Brasil

Quatro em cada dez mulheres já apostaram em bets, aponta pesquisa

Levantamento ouviu 2.008 pessoas e mostra que 7% das apostadoras recorreram a agiota

Quatro em cada dez mulheres brasileiras já apostaram ou ainda apostam em plataformas de apostas online, segundo pesquisa divulgada na segunda-feira (17) pelo estúdio Clarice, pela Estratégia Latina e pelo Instituto Ideia. O levantamento aponta que 42% delas jogam ou já jogaram, sendo que 20% seguem apostando em frequências variadas e 22% abandonaram a prática.

A etapa quantitativa ouviu 2.008 homens e mulheres, com representatividade nacional construída a partir do Censo 2022 e da PNAD 2025, do IBGE. A etapa qualitativa entrevistou 60 pessoas, em maioria mulheres de 18 a 58 anos das classes C, D e E, em São Paulo, Rio de Janeiro, Minas Gerais, Bahia, Ceará, Paraíba, Pernambuco e Sergipe. Os dados foram coletados entre junho e agosto de 2026.

Aposta como conta a pagar

O estudo identifica uma motivação diferente da que costuma aparecer no público masculino. Entre as mulheres, a aposta aparece menos como lazer e mais como tentativa de fechar o mês: cobrir boleto, comprar comida e pagar item para os filhos.

Esse recorte se reflete no perfil das apostadoras. Segundo a pesquisa, 72% delas têm filhos, e mulheres com filhos apostam 1,6 vez mais que as sem filhos. Por raça e cor, 45% das pardas, 39% das brancas e 37% das pretas declararam apostar. O horário também difere: 30% das mulheres jogam mais à noite e na madrugada, contra 20% dos homens.

Entre as modalidades citadas pelas apostadoras, 49% apontaram cassinos online, como roleta, caça-níquel e o chamado Tigrinho; 29% citaram crash games, caso do Aviator e das raspadinhas digitais; e 26%, apostas em futebol.

"O impacto das bets vai muito além da crise financeira e afeta as estruturas familiares", afirmou Beatriz Della Costa, fundadora do estúdio Clarice.

Dívida escondida e agiota

O levantamento mede também o endividamento associado às apostas. Entre as apostadoras, 7% disseram ter pegado dinheiro com agiotas. Entre as mulheres afetadas indiretamente, por parentes ou amigos que apostam, 8% relataram que elas ou pessoas próximas precisaram recorrer a esse tipo de empréstimo.

Outro dado trata do que a família não sabe: 15% dos entrevistados acreditam que alguém da casa aposta escondido e acumula dívidas ocultas.

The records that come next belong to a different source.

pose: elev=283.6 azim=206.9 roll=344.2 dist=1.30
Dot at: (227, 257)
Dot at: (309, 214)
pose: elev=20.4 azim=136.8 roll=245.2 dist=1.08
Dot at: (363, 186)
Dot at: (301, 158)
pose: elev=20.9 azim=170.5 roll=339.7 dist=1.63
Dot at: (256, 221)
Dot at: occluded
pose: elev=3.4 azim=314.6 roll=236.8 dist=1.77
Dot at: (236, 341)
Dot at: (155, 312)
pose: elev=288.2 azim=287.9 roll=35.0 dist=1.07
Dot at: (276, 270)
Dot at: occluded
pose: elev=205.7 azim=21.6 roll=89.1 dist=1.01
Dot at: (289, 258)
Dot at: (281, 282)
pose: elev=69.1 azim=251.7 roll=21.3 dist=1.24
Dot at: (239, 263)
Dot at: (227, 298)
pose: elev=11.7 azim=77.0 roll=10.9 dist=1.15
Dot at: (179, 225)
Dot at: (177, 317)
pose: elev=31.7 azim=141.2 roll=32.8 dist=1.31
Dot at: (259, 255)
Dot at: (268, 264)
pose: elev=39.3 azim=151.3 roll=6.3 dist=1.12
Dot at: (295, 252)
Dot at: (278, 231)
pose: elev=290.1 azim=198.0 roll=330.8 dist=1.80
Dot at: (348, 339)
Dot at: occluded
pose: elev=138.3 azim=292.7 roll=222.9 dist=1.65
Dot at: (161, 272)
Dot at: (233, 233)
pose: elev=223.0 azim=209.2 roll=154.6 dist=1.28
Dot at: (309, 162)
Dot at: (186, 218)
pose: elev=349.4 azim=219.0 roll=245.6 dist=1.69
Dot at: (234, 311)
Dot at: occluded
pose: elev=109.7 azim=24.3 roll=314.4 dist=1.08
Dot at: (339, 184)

Os efeitos relatados por quem convive com apostadores são principalmente conflitos familiares (24%), perda de confiança (24%), desgaste emocional (21%) e mudança na qualidade de vida (12%). Entre as entrevistadas, 23% disseram ter presenciado ou conhecer situações em que as apostas contribuíram para violência familiar.

Somando quem aposta e quem é afetada de forma indireta, 54% das brasileiras sentem algum efeito das plataformas. E 67% das mulheres concordam que as apostas estão acabando com as famílias brasileiras, percentual maior que o registrado entre os homens, de 59%.

Propaganda e o que as entrevistadas querem

A publicidade aparece como fator central. Para 72% das mulheres, os anúncios contribuem para que apostem mais, e 79% afirmaram que as redes sociais passaram a exibir mais conteúdo sobre apostas depois do primeiro acesso a uma plataforma. Entre as apostadoras frequentes, esse percentual chega a 82,2%.

A pesquisa também mediu posições sobre regulação. Entre as mulheres, 62% defendem a proibição total das apostas, contra 50% dos homens. Outras 41% aceitam que as casas operem, desde que sem propaganda. O bloqueio de Pix para beneficiários de programas sociais é aprovado por 45% dos entrevistados.

Um canal anônimo de apoio a quem quer parar de apostar interessaria a 32% do total e a 57% das apostadoras frequentes.

Os números se somam ao balanço fiscal já divulgado pelos estados, que estimou perda de R$ 62,5 bilhões dos brasileiros com apostas em 2025, com movimentação de R$ 350 bilhões via Pix.

As instituições responsáveis pelo estudo não divulgaram margem de erro para a etapa quantitativa. Procurados, o estúdio Clarice, a Estratégia Latina e o Instituto Ideia não haviam detalhado o dado até a publicação desta reportagem.